2. La justicia penal no es venganza: es garantía de no repetición
NNG insiste en que la justicia penal no es un acto de revancha, sino un mecanismo técnico para:
desmantelar estructuras criminales,
impedir que los perpetradores regresen al poder,
proteger a las víctimas,
y garantizar que el Estado no vuelva a ser un instrumento de persecución.
Sin justicia, cualquier transición sería una transición “de papel”, vulnerable a la infiltración de los mismos operadores que sostuvieron el régimen.
3. No se negocia con quienes destruyeron el Estado
El Código de Ética de NNG establece que ninguna persona involucrada en crímenes de lesa humanidad, corrupción estructural o represión sistemática puede participar en el Gobierno de Transición Interino (GTI).
Esto incluye:
operadores políticos,
mandos policiales,
cuadros del aparato de inteligencia,
jueces y fiscales que ejecutaron persecución,
y dirigentes de organizaciones fachada.
Para NNG, permitir su participación sería equivalente a entregar las llaves del nuevo país a quienes destruyeron el anterior.
4. La justicia como señal para Estados Unidos y la comunidad internacional
Un GTI que ofrezca amnistía:
perdería legitimidad,
sería visto como una continuidad del sandinismo,
y no recibiría apoyo estratégico ni financiero.
5. Las víctimas como centro, no como moneda política
NNG denuncia que durante años el sufrimiento de las víctimas ha sido utilizado como:
bandera electoral,
herramienta de negociación,
o mecanismo de legitimación para liderazgos desgastados.
La justicia penal es la única forma de honrar su dignidad y restaurar la confianza social.

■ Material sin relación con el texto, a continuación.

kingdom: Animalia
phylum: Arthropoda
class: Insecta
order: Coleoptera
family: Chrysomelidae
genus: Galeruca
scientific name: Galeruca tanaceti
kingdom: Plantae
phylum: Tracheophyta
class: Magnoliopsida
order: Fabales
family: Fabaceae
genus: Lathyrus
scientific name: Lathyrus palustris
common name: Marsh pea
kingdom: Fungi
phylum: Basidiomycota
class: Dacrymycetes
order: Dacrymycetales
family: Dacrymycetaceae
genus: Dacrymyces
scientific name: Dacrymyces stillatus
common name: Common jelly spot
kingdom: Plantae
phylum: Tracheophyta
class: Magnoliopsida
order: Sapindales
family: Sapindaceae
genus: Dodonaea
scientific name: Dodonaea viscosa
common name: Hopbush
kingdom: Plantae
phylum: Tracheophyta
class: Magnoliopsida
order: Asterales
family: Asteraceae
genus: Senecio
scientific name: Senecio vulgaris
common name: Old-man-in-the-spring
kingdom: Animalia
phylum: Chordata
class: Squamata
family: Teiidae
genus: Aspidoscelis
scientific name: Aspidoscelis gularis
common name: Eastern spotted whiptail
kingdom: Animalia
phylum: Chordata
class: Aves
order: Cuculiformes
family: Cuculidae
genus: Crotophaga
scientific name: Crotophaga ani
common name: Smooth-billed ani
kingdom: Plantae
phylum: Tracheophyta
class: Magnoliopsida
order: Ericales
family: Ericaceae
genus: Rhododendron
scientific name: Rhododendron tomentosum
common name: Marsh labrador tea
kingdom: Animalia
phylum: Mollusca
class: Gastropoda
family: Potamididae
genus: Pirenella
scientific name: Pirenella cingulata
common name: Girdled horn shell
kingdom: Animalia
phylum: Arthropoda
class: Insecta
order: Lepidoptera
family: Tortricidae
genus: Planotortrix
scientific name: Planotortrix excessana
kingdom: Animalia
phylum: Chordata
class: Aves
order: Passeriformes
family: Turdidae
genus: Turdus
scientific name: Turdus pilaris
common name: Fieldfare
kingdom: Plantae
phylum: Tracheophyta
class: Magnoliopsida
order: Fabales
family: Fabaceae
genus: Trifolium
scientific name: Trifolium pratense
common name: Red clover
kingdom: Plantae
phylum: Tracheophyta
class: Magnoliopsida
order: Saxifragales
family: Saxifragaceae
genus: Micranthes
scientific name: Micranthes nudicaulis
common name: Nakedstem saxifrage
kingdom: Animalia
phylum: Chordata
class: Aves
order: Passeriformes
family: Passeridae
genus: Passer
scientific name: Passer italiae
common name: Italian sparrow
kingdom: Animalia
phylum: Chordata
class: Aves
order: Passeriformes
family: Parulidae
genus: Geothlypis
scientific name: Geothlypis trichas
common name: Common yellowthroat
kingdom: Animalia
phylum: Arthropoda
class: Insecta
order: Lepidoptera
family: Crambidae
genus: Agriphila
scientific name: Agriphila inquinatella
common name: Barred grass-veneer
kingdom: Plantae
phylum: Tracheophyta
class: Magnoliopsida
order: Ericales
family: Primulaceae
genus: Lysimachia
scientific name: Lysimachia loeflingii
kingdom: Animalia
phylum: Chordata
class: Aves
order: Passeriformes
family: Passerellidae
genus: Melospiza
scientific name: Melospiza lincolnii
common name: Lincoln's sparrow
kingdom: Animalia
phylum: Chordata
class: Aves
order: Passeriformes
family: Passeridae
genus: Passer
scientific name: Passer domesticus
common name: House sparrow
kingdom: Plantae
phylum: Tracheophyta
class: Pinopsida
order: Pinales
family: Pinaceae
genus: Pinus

6. Sin justicia no hay transición: hay continuidad maquillada
Para NNG, cualquier propuesta que incluya:
amnistías,
“perdones políticos”,
borrón y cuenta nueva,
o integración de operadores del régimen en el GTI,
no es una transición, sino gatopardismo: cambiar algo para que todo siga igual.
La justicia penal es el filtro que separa:
una transición verdadera,
de una transición falsa.
Sin Justicia No Hay Transición — Y Sin Transición No Hay República
Porque un país que no se atreve a juzgar su pasado jamás podrá construir su futuro.